Additive manufacturing (AM) or 3D printing is maturing rapidly as a viable solution of make optimized parts for “real engineering” applications. What started as an amateurish persuasion has now evolved into a worldwide phenomenon that is touching industries from aerospace to industrial equipment to automotive to life science to energy & process, and others. The freedom of design that is achievable using AM process is un parallel in terms of reducing structural weight, reducing material cost, generating complex shapes and connections and introducing directional properties in a component. However, understanding of AM process and utilizing process parameters to optimize a design comes with many challenges.

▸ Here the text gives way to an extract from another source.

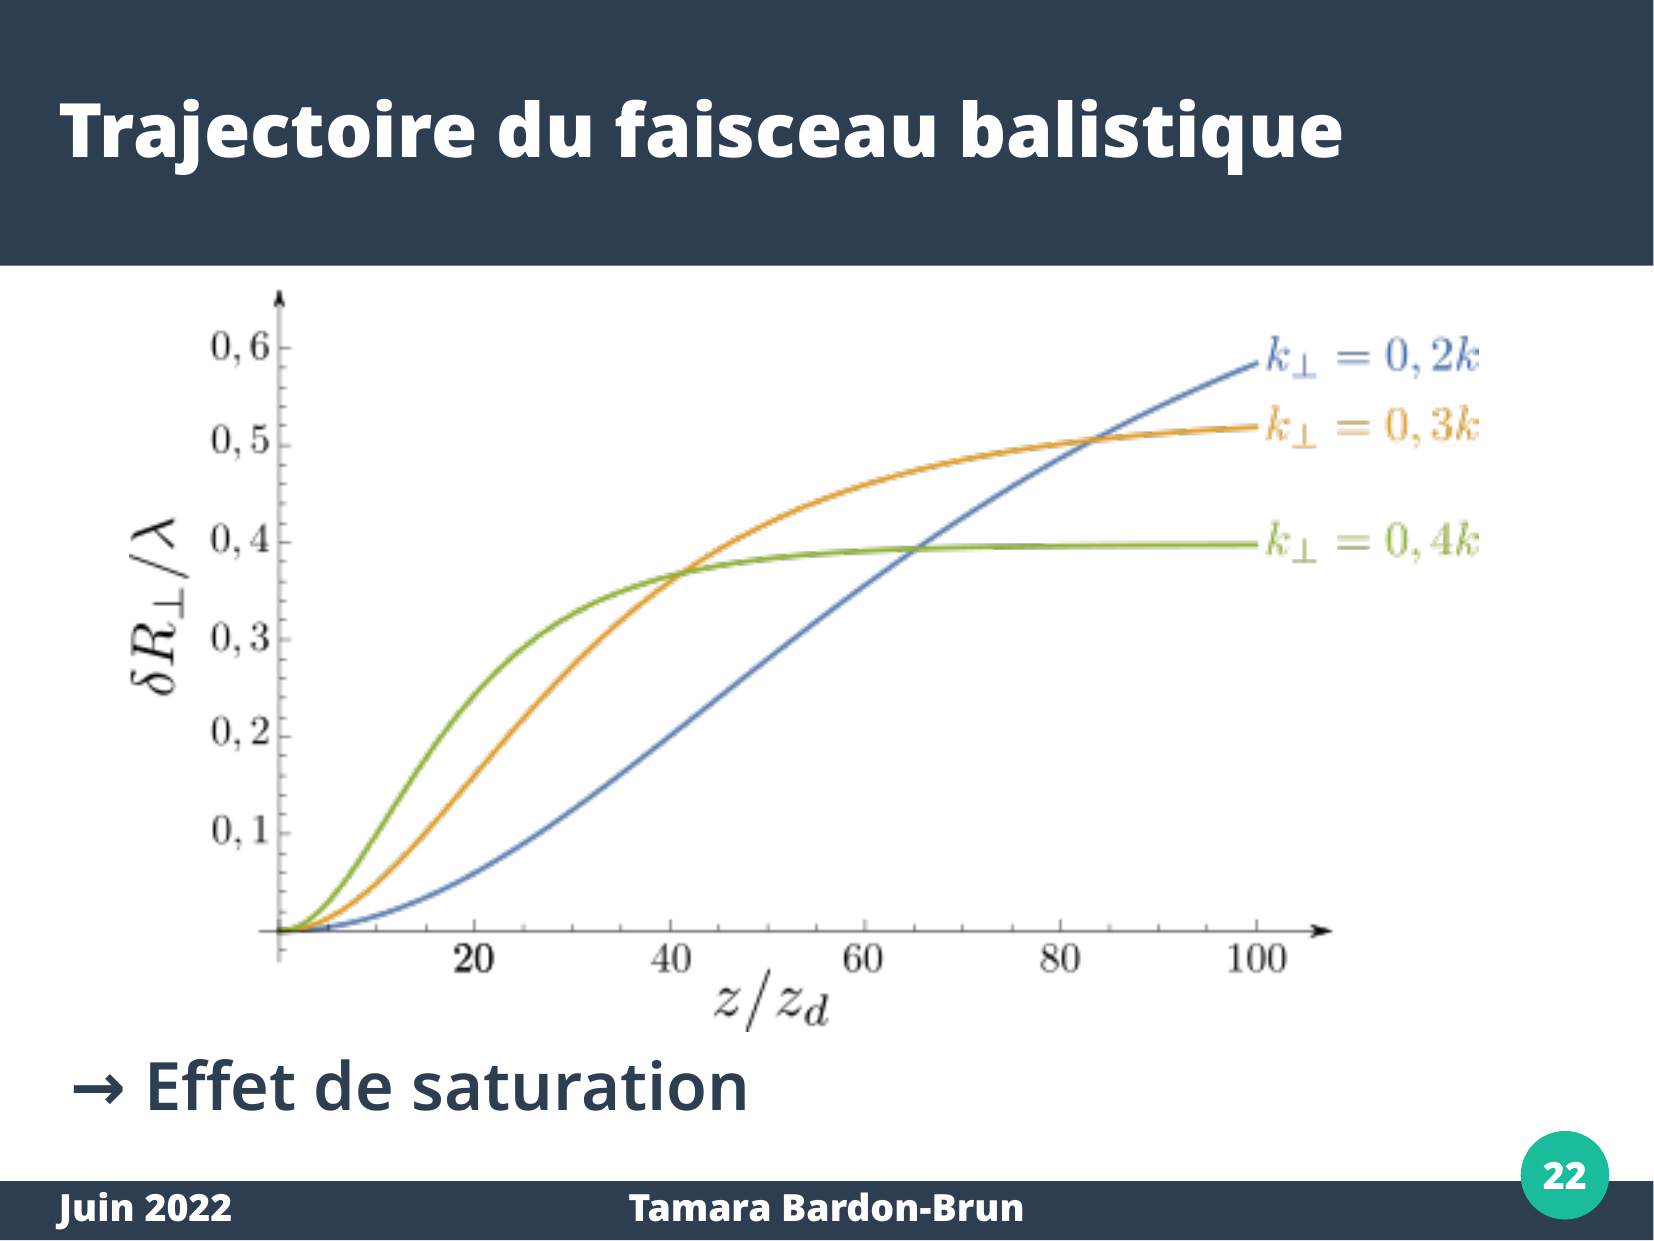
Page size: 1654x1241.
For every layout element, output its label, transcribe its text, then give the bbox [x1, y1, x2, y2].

Currently, one of the emphasize is to use physics based realistic simulation to replicate the AM process numerically and relate process parameters to the concept of functional generative design that relates design with manufacturing process.
Current work, through a typical build example, discusses an integrated numerical solution on a digital platform that involves the following.
Generative Design involving topology optimization that creates parts in context of the manufacturing process and automatically generate variants of conceptual and detailed organic shapes that helps make informed business decisions based on physics-based analytic tools.
Process planning that defines and customizes manufacturing environment including nesting parts automatically on the build tray, designing and generating optimal support structures, and creating machine specific slicing and scan path which is ready for print.
Process simulation that automatically includes machine inputs for energy, material and supports into the simulation at layer, part and build levels for any additive manufacturing process and accurately predicts part distortions, residual stresses and as-built material behavior.
Finally, the platform involves post processing to perform shape optimization where simulation is used to guide support-structure strategy for enhanced build yield, compensate distortion effects without the need to redesign the product tooling, produce high-quality morphed surface geometry with unchanged topology, and perform final in-service performance validations of manufactured part.